Les autorités tunisiennes pratiquent depuis trop longtemps un double langage au sujet des défenseurs et des droits humains en général. Il est temps que cette duplicité cesse. L’un des signes significatifs d’une évolution concrète serait la libération de Mohamed Abbou.

En conséquence, nos organisations demandent la libération immédiate et inconditionnelle de Me Abbou, dont le maintien en détention après deux ans ne vise qu’à sanctionner sa liberté d’expression, et qu’il soit mis fin sans délai aux actes de harcèlement à l’encontre de sa famille.

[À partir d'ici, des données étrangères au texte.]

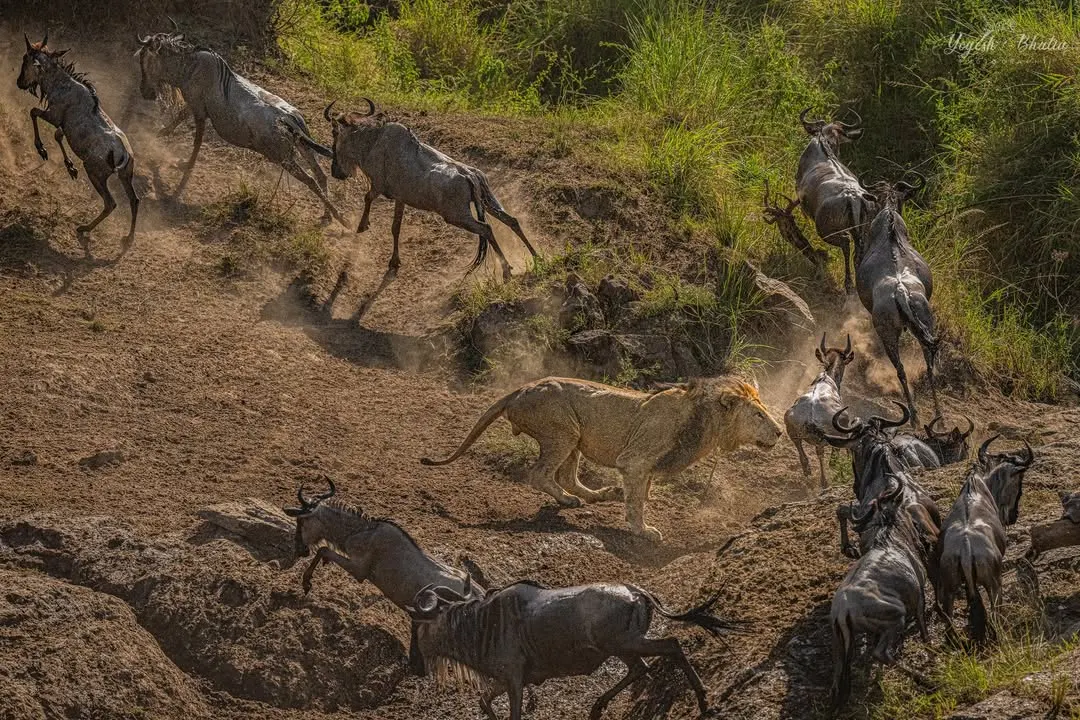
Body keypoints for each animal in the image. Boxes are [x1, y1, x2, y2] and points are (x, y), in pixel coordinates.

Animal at [421, 375, 784, 541]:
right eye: (758, 415)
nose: (780, 431)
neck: (706, 423)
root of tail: (521, 388)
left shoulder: (645, 467)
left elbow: (642, 492)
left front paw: (629, 504)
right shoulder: (635, 460)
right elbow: (637, 500)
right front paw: (642, 530)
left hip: (574, 438)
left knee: (567, 478)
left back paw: (602, 494)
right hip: (562, 431)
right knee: (541, 474)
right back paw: (574, 500)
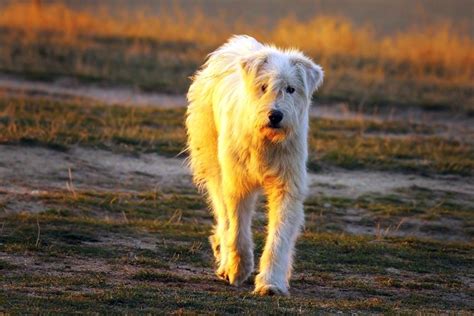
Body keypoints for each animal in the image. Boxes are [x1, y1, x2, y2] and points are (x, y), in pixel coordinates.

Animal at [187, 35, 324, 296]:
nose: (275, 116)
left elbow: (279, 236)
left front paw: (271, 283)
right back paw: (224, 257)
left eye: (291, 89)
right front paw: (238, 269)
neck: (266, 140)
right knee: (223, 214)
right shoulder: (237, 182)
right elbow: (237, 228)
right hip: (212, 162)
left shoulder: (287, 185)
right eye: (263, 86)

D’autre part, nos organisations prient les autorités tunisiennes de se conformer aux dispositions de la Déclaration sur les défenseurs des droits de l’Homme, adoptée par l’Assemblée générale des Nations unies le 9 décembre 1998, et plus particulièrement à son article 1 qui stipule que « chacun a le droit, individuellement ou en association avec d’autres, de promouvoir la protection et la réalisation des droits de l’Homme et des libertés fondamentales aux niveaux national et international », à son article 6c qui prévoit que, afin de réaliser ces objectifs, « chacun a le droit [...] d’étudier, discuter, apprécier et évaluer le respect, tant en droit qu’en pratique, de tous les droits de l’Homme et toutes les libertés fondamentales et, par ces moyens et autres moyens appropriés, d’appeler l’attention du public sur cette question », et à son article 12.2, qui dispose que « l’Etat prend toutes les mesures nécessaires pour assurer que les autorités compétentes protègent toute personne, individuellement ou en association avec d’autres, de toute violence, menace, représailles, discrimination de facto ou de jure, pression ou autre action arbitraire dans le cadre de l’exercice légitime des droits visés dans la présente Déclaration ».

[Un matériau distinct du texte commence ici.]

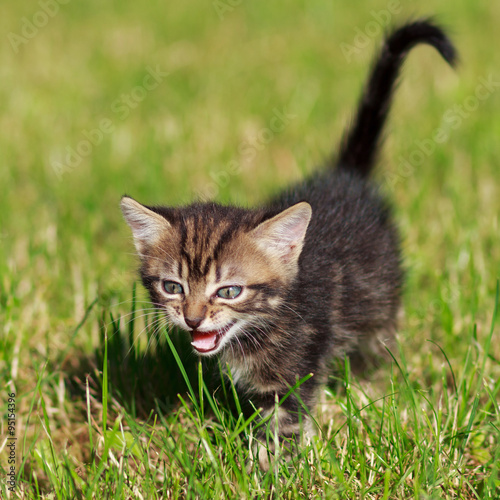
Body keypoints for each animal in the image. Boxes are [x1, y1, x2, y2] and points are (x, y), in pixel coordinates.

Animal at [121, 21, 458, 468]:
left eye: (229, 291)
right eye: (172, 287)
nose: (192, 320)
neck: (267, 320)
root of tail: (347, 175)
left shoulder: (296, 370)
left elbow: (284, 426)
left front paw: (269, 470)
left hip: (379, 300)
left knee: (379, 345)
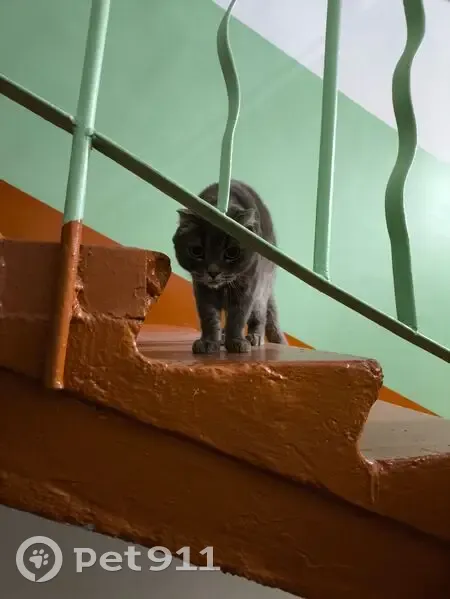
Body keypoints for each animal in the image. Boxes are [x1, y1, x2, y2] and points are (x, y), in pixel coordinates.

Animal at [172, 180, 287, 354]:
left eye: (232, 252)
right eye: (197, 251)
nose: (213, 271)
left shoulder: (247, 287)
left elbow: (238, 316)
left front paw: (236, 342)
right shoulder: (202, 289)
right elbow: (209, 316)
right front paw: (209, 342)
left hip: (262, 289)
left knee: (259, 315)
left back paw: (255, 337)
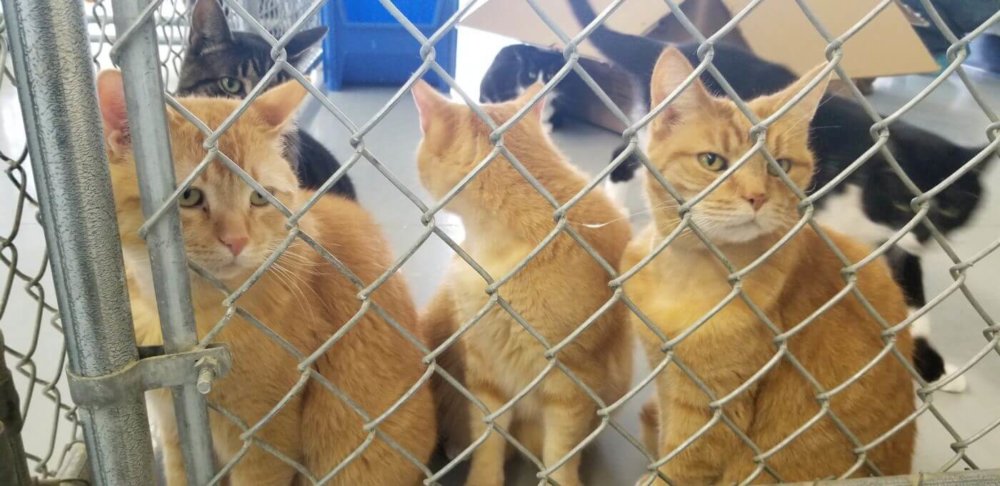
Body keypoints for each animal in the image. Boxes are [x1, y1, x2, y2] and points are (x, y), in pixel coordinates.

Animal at [480, 0, 996, 394]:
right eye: (902, 202)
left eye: (953, 209)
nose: (926, 237)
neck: (862, 183)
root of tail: (677, 47)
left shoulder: (892, 243)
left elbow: (913, 295)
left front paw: (938, 366)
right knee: (622, 158)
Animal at [620, 48, 916, 482]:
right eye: (712, 161)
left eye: (779, 166)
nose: (757, 196)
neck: (684, 276)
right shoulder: (668, 380)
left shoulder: (711, 411)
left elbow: (679, 465)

Plus généralement, nos organisations demandent aux autorités nationales de se conformer aux dispositions de la Déclaration universelle des droits de l’Homme, ainsi qu’aux instruments internationaux et régionaux de protection des droits de l’Homme auxquels la Tunisie est partie, et plus particulièrement le Pacte international relatif aux droits civils et politiques, et la Convention contre la torture et autres peines ou traitements cruels, inhumains ou dégradants.

Confiants dans votre engagement en faveur des droits de l’Homme et de la démocratie, nous espérons que vous accorderez toute l’attention nécessaire à la présente requête.